WHAT YOU SHOULD DO
Each entry below must appear in the output exactly as written.

[Items from a data source]
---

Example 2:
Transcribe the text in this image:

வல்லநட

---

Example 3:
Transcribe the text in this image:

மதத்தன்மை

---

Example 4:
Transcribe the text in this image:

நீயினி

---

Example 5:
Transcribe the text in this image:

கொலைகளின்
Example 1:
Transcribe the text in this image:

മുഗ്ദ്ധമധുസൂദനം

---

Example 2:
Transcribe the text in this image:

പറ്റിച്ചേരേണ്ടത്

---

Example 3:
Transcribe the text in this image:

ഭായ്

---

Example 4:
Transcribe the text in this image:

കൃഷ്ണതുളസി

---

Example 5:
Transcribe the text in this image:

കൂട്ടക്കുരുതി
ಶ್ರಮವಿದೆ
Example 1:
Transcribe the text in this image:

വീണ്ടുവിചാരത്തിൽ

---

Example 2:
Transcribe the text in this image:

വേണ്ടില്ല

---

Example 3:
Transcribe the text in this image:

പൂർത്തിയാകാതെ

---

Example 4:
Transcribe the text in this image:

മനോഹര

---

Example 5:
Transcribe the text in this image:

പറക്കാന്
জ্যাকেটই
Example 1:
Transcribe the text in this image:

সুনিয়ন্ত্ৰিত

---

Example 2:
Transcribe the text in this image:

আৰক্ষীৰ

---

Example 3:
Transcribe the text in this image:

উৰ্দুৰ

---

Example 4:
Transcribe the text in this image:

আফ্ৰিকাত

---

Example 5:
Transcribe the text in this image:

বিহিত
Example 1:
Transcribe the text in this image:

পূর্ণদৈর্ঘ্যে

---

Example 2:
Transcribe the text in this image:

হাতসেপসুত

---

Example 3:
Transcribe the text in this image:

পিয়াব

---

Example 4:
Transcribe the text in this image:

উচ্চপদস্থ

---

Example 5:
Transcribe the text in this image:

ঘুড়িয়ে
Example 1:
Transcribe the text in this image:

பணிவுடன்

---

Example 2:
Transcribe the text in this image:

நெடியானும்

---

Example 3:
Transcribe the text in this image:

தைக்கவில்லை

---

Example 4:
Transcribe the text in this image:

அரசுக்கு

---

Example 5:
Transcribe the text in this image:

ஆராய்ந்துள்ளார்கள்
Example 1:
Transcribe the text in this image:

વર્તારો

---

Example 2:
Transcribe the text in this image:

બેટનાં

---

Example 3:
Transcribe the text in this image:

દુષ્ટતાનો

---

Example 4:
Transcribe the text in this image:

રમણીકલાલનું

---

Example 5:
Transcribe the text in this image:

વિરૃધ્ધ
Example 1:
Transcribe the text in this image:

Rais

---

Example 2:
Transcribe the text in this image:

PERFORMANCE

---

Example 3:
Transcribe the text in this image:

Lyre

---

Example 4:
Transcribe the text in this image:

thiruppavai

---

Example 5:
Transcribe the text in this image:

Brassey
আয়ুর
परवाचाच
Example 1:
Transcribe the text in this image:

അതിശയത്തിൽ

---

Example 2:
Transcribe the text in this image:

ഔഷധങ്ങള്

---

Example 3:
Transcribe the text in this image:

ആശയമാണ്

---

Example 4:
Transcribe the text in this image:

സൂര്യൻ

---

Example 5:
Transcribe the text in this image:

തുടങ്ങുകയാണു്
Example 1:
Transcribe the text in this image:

FINISHED TASK
---

Example 2:
Transcribe the text in this image:

வல்லநட

---

Example 3:
Transcribe the text in this image:

மதத்தன்மை

---

Example 4:
Transcribe the text in this image:

நீயினி

---

Example 5:
Transcribe the text in this image:

கொலைகளின்
Example 1:
Transcribe the text in this image:

മുഗ്ദ്ധമധുസൂദനം

---

Example 2:
Transcribe the text in this image:

പറ്റിച്ചേരേണ്ടത്

---

Example 3:
Transcribe the text in this image:

ഭായ്

---

Example 4:
Transcribe the text in this image:

കൃഷ്ണതുളസി

---

Example 5:
Transcribe the text in this image:

കൂട്ടക്കുരുതി
ಶ್ರಮವಿದೆ
Example 1:
Transcribe the text in this image:

വീണ്ടുവിചാരത്തിൽ

---

Example 2:
Transcribe the text in this image:

വേണ്ടില്ല

---

Example 3:
Transcribe the text in this image:

പൂർത്തിയാകാതെ

---

Example 4:
Transcribe the text in this image:

മനോഹര

---

Example 5:
Transcribe the text in this image:

പറക്കാന്
জ্যাকেটই
Example 1:
Transcribe the text in this image:

সুনিয়ন্ত্ৰিত

---

Example 2:
Transcribe the text in this image:

আৰক্ষীৰ

---

Example 3:
Transcribe the text in this image:

উৰ্দুৰ

---

Example 4:
Transcribe the text in this image:

আফ্ৰিকাত

---

Example 5:
Transcribe the text in this image:

বিহিত
Example 1:
Transcribe the text in this image:

পূর্ণদৈর্ঘ্যে

---

Example 2:
Transcribe the text in this image:

হাতসেপসুত

---

Example 3:
Transcribe the text in this image:

পিয়াব

---

Example 4:
Transcribe the text in this image:

উচ্চপদস্থ

---

Example 5:
Transcribe the text in this image:

ঘুড়িয়ে
Example 1:
Transcribe the text in this image:

பணிவுடன்

---

Example 2:
Transcribe the text in this image:

நெடியானும்

---

Example 3:
Transcribe the text in this image:

தைக்கவில்லை

---

Example 4:
Transcribe the text in this image:

அரசுக்கு

---

Example 5:
Transcribe the text in this image:

ஆராய்ந்துள்ளார்கள்
Example 1:
Transcribe the text in this image:

વર્તારો

---

Example 2:
Transcribe the text in this image:

બેટનાં

---

Example 3:
Transcribe the text in this image:

દુષ્ટતાનો

---

Example 4:
Transcribe the text in this image:

રમણીકલાલનું

---

Example 5:
Transcribe the text in this image:

વિરૃધ્ધ
Example 1:
Transcribe the text in this image:

Rais

---

Example 2:
Transcribe the text in this image:

PERFORMANCE

---

Example 3:
Transcribe the text in this image:

Lyre

---

Example 4:
Transcribe the text in this image:

thiruppavai

---

Example 5:
Transcribe the text in this image:

Brassey
আয়ুর
परवाचाच
Example 1:
Transcribe the text in this image:

അതിശയത്തിൽ

---

Example 2:
Transcribe the text in this image:

ഔഷധങ്ങള്

---

Example 3:
Transcribe the text in this image:

ആശയമാണ്

---

Example 4:
Transcribe the text in this image:

സൂര്യൻ

---

Example 5:
Transcribe the text in this image:

തുടങ്ങുകയാണു്
Example 1:
Transcribe the text in this image:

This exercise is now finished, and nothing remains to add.